■ **Given passage**:
-*-*-

FINK:  Why did she discard this dog after two weeks?  I‘ve been getting tons of calls saying this is not the first time Ellen DeGeneres after two weeks like an old sweater gets rid of the animal?  And she didn‘t tell us she got rid of the animal.

GORSE:  Well, I haven‘t heard about the other times she has gotten rid of the animals.  But I do know the reason that this happen was she has two cats she has had for a long time and a dog don‘t get along.

FINK:  OK.  Let me stop you as a lawyer, that‘s a lie.  I have the emails to nail them on that.  I have the emails from Porsche, who actually signed the contract saying that the dog was getting along with the cats.  This is why she would never sit for a deposition.

ABRAMS:  Mr. Fink. Let me read ASPCA statement:

“Ms. DeGeneres‘ love and concern for animals has become practically iconic. we have the utmost respect for her actions in trying to provide loving homes for animals in need . We also understand the point of view of Mutts & moms . We would encourage Mutts & Moms to re-visit their approach to this situation and look forward to a positive outcome that reinforces the importance of pets in our society and the human-animal bond.”

I mean, look, the bottom line is you guys didn‘t handle this very well, did you?

FINK:  Mo.  She didn‘t handle it very well.

ABRAMS:  Putting her aside for a minute.  I‘m asking you about how you guys handled it.

FINK:  They handled it just the way any society would.  There‘s a contract.  In the contract there‘s a provision not to transfer the animal without having an application.

ABRAMS:  I‘m now asking you as a practical matter, just because it‘s in the contract to deal with the matter in a particular way.

FINK:  OK.  We said give us the dog back.  Come in and fill out an application.  Meet with us and we would consider you.  Those are the facts.  I have the emails.

ABRAMS;  Ashlan, do you think this is going to make Ellen more popular

less popular?  What impact will it have?

GORSE:  I think that Ellen doesn‘t need to do anything to make her more popular it makes her more compassionate which everybody thought about.  You know, it‘s obviously been getting a lot more exposure that everybody thought something as little as this would be.  I had a question for the lawyer and obviously I‘m a reporter, I‘m not a lawyer.  But it‘s my understanding under California law under the Hadley bill, that when you adopt a dog, it has to be spade or neutered, I think this dog hadn‘t been neutered yet.

FINK:  I believe the dog was neutered.

GORSE:  Well, from what I heard Ellen put up $3,000 of her own money to get it neutered.  Again, that‘s just what I‘m hearing.

FINK:  Wouldn‘t you think the compassionate thing Ellen would have done today when she hurt my client had death threats, go in television and say stop.

ABRAMS:  I will do that.

GORSE:  That is a little too much.

ABRAMS:  Anyone who‘s making death threats out there, it‘s ridiculous, it‘s counter productive, it‘s dangerous, please, please, stop.  All right.  Keith Fink and Ashlan Gorse, thanks a lot.  Appreciate it.

FINK:  Thank you very much.

ABRAMS:  A grandma arrested 35 years after she allegedly broke out of prison for killing her husband.  Now, an exclusive jail house interview she claims she never told her new family about her dark past.  We will show you what else she had to say.

-*-*-

■ **Information supplied**:

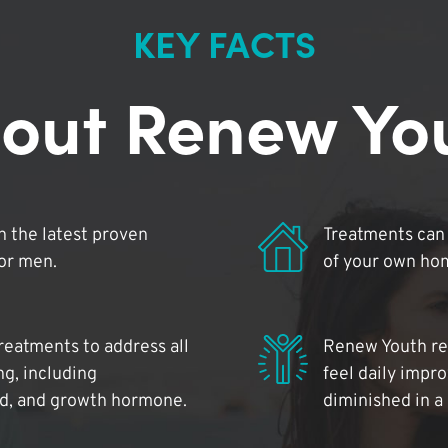
KEY FACTS
out Renew Yo
 the latest proven
Treatments can 
for men.
of your own ho
reatments to address all
Renew Youth rea
ng, including
feel daily impr
id, and growth hormone.
diminished in a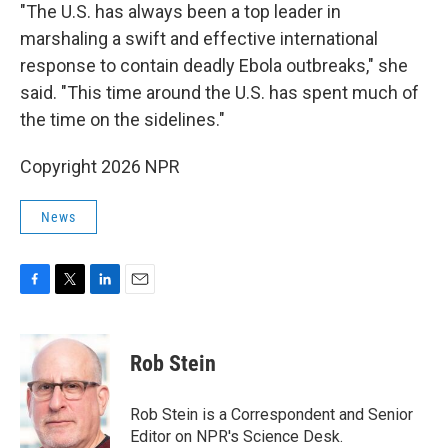
"The U.S. has always been a top leader in
marshaling a swift and effective international
response to contain deadly Ebola outbreaks," she
said. "This time around the U.S. has spent much of
the time on the sidelines."
Copyright 2026 NPR
News
F
T
L
E
a
w
i
m
c
i
n
a
e
t
k
i
Rob Stein
b
t
e
l
o
e
d
o
r
I
Rob Stein is a Correspondent and Senior
k
n
Editor on NPR's Science Desk.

-*-*-

■ **Work task 1**: List every speaker label used in the transcript about the Ellen DeGeneres dog dispute, in the order each first appears.
■ **Work task 2**: From the transcript about the Ellen DeGeneres dog dispute, set down word for word the part that opens with the words containing "GORSE:  I think" and closes with "what I‘m hearing.".

■ **Answer area 1**: FINK, GORSE, ABRAMS

■ **Answer area 2**:
GORSE:  I think that Ellen doesn‘t need to do anything to make her more popular it makes her more compassionate which everybody thought about.  You know, it‘s obviously been getting a lot more exposure that everybody thought something as little as this would be.  I had a question for the lawyer and obviously I‘m a reporter, I‘m not a lawyer.  But it‘s my understanding under California law under the Hadley bill, that when you adopt a dog, it has to be spade or neutered, I think this dog hadn‘t been neutered yet.

FINK:  I believe the dog was neutered.

GORSE:  Well, from what I heard Ellen put up $3,000 of her own money to get it neutered.  Again, that‘s just what I‘m hearing.